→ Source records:

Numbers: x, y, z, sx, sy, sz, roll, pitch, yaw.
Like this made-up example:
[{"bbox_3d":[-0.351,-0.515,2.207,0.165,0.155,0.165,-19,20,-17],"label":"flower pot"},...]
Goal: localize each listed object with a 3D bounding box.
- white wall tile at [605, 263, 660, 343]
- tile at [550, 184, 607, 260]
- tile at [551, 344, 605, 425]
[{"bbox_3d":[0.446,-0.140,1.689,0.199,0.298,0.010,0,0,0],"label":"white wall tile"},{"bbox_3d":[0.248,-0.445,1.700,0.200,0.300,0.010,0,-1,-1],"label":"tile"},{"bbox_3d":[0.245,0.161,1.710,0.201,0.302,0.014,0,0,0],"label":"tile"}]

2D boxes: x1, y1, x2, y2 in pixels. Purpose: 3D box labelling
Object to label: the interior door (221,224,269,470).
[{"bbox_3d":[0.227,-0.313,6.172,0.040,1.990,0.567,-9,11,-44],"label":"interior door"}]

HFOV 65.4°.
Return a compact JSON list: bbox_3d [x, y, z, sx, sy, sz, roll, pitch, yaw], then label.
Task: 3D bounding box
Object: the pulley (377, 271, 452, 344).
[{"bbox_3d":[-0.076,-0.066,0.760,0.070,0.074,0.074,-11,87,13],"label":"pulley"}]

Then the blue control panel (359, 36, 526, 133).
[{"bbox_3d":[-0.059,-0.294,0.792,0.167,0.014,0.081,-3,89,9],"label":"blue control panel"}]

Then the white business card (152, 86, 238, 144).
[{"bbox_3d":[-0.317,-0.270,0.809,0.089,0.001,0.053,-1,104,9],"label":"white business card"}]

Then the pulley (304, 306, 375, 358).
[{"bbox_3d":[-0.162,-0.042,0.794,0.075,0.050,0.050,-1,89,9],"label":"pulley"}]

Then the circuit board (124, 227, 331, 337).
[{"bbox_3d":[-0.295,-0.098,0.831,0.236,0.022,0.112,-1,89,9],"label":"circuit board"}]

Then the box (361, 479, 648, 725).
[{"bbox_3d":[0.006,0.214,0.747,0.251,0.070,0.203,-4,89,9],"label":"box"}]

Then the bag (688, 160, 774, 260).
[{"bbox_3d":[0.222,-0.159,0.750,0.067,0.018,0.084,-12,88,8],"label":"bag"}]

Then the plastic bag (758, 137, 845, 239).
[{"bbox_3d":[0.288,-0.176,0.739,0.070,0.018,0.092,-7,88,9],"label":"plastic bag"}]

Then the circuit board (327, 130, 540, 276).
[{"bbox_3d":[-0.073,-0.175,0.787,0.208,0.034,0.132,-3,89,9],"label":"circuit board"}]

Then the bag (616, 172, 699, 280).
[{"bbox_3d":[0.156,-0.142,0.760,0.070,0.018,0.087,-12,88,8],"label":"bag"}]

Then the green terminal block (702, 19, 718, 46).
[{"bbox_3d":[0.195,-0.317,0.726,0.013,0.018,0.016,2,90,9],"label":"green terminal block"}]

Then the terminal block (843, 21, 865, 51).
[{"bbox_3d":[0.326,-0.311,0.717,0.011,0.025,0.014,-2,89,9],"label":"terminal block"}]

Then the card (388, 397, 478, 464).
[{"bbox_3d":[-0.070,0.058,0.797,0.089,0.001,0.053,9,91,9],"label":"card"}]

→ TO DO:
Write every record out again exactly.

→ RESPONSE TO THE TASK:
Numbers: x, y, z, sx, sy, sz, roll, pitch, yaw.
Like this made-up example:
[{"bbox_3d":[-0.351,-0.515,2.207,0.165,0.155,0.165,-19,20,-17],"label":"flower pot"},...]
Goal: localize each listed object with a 3D bounding box.
- white wall tile at [605, 263, 660, 343]
- tile at [550, 184, 607, 260]
- tile at [551, 344, 605, 425]
[{"bbox_3d":[0.446,-0.140,1.689,0.199,0.298,0.010,0,0,0],"label":"white wall tile"},{"bbox_3d":[0.248,-0.445,1.700,0.200,0.300,0.010,0,-1,-1],"label":"tile"},{"bbox_3d":[0.245,0.161,1.710,0.201,0.302,0.014,0,0,0],"label":"tile"}]

2D boxes: x1, y1, x2, y2 in pixels. Purpose: 3D box labelling
Object to label: the interior door (221,224,269,470).
[{"bbox_3d":[0.227,-0.313,6.172,0.040,1.990,0.567,-9,11,-44],"label":"interior door"}]

HFOV 65.4°.
Return a compact JSON list: bbox_3d [x, y, z, sx, sy, sz, roll, pitch, yaw], then label.
Task: 3D bounding box
Object: the pulley (377, 271, 452, 344).
[{"bbox_3d":[-0.076,-0.066,0.760,0.070,0.074,0.074,-11,87,13],"label":"pulley"}]

Then the blue control panel (359, 36, 526, 133).
[{"bbox_3d":[-0.059,-0.294,0.792,0.167,0.014,0.081,-3,89,9],"label":"blue control panel"}]

Then the white business card (152, 86, 238, 144).
[{"bbox_3d":[-0.317,-0.270,0.809,0.089,0.001,0.053,-1,104,9],"label":"white business card"}]

Then the pulley (304, 306, 375, 358).
[{"bbox_3d":[-0.162,-0.042,0.794,0.075,0.050,0.050,-1,89,9],"label":"pulley"}]

Then the circuit board (124, 227, 331, 337).
[{"bbox_3d":[-0.295,-0.098,0.831,0.236,0.022,0.112,-1,89,9],"label":"circuit board"}]

Then the box (361, 479, 648, 725).
[{"bbox_3d":[0.006,0.214,0.747,0.251,0.070,0.203,-4,89,9],"label":"box"}]

Then the bag (688, 160, 774, 260).
[{"bbox_3d":[0.222,-0.159,0.750,0.067,0.018,0.084,-12,88,8],"label":"bag"}]

Then the plastic bag (758, 137, 845, 239).
[{"bbox_3d":[0.288,-0.176,0.739,0.070,0.018,0.092,-7,88,9],"label":"plastic bag"}]

Then the circuit board (327, 130, 540, 276).
[{"bbox_3d":[-0.073,-0.175,0.787,0.208,0.034,0.132,-3,89,9],"label":"circuit board"}]

Then the bag (616, 172, 699, 280).
[{"bbox_3d":[0.156,-0.142,0.760,0.070,0.018,0.087,-12,88,8],"label":"bag"}]

Then the green terminal block (702, 19, 718, 46).
[{"bbox_3d":[0.195,-0.317,0.726,0.013,0.018,0.016,2,90,9],"label":"green terminal block"}]

Then the terminal block (843, 21, 865, 51).
[{"bbox_3d":[0.326,-0.311,0.717,0.011,0.025,0.014,-2,89,9],"label":"terminal block"}]

Then the card (388, 397, 478, 464).
[{"bbox_3d":[-0.070,0.058,0.797,0.089,0.001,0.053,9,91,9],"label":"card"}]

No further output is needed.